+++ Exercise text

Sampling Methods: Size Actually Does Matter
How many times have you read a headline in the news regarding shocking new research findings? The first question you should ask yourself is What was the size of that sample? before believing what you’ve read. Sample size matters in research but determining the right sample size isn’t as simple as one may think. Sampling can be confusing and difficult to understand. In this post, I define sampling and provide a few steps that can be used to determine an appropriate sample.
Sampling is a process used in research whereby the researcher selects a smaller subset of units (organizations, people, elements, etc.) from a larger defined group of units. The researcher then examines this smaller subset to answer research questions pertaining to the larger group. For example, let’s pretend that a researcher, a college administrator in this scenario, wants to answer the question Were students satisfied with their college experience during the last academic year? One option would be for the researcher to ask every student who was enrolled in classes during the previous academic year to provide their level of satisfaction via an interview, survey, or other data collection method. The downside of this option is that it is both expensive and time consuming to collect and analyze data from an entire population. Another option would be for the researcher to select a sample of students from which to collect data. If the researcher selects the right sample, then findings from the sample can be generalized to the overall population thereby saving money and time. Here are a few steps to follow to ensure the right sample is selected.
Identify your population. First, you need to figure out who your overall population would have included if you had decided to examine the entire population. You can do this by answering a few questions. These questions are listed below along with answers based on our college experience example.

++++++

Your assignment: Copy out the entire sampling text, word for word, from its title through its final sentence.

+++ Data

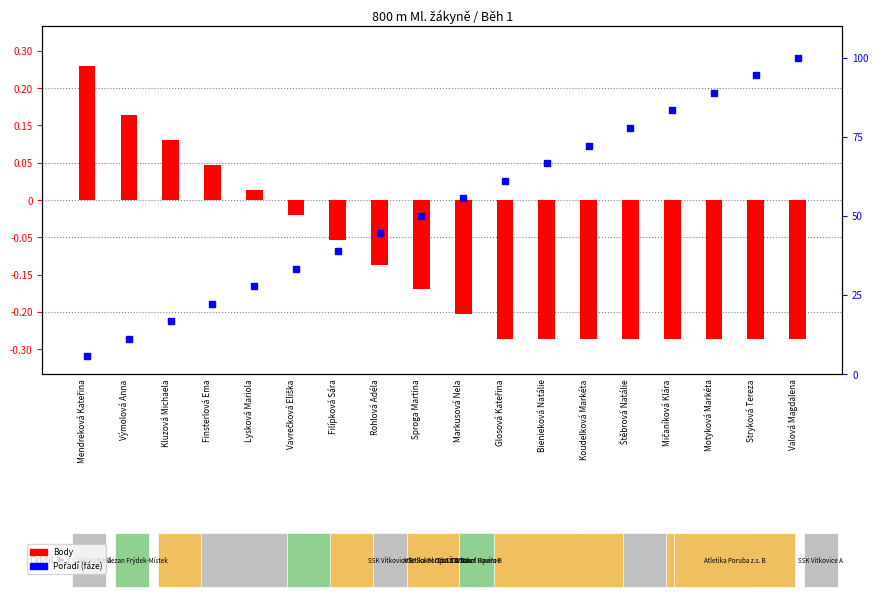

What is the label of the 13th bar from the left?

Koudelková Markéta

++++++

Exercise result:
Sampling Methods: Size Actually Does Matter
How many times have you read a headline in the news regarding shocking new research findings? The first question you should ask yourself is What was the size of that sample? before believing what you’ve read. Sample size matters in research but determining the right sample size isn’t as simple as one may think. Sampling can be confusing and difficult to understand. In this post, I define sampling and provide a few steps that can be used to determine an appropriate sample.
Sampling is a process used in research whereby the researcher selects a smaller subset of units (organizations, people, elements, etc.) from a larger defined group of units. The researcher then examines this smaller subset to answer research questions pertaining to the larger group. For example, let’s pretend that a researcher, a college administrator in this scenario, wants to answer the question Were students satisfied with their college experience during the last academic year? One option would be for the researcher to ask every student who was enrolled in classes during the previous academic year to provide their level of satisfaction via an interview, survey, or other data collection method. The downside of this option is that it is both expensive and time consuming to collect and analyze data from an entire population. Another option would be for the researcher to select a sample of students from which to collect data. If the researcher selects the right sample, then findings from the sample can be generalized to the overall population thereby saving money and time. Here are a few steps to follow to ensure the right sample is selected.
Identify your population. First, you need to figure out who your overall population would have included if you had decided to examine the entire population. You can do this by answering a few questions. These questions are listed below along with answers based on our college experience example.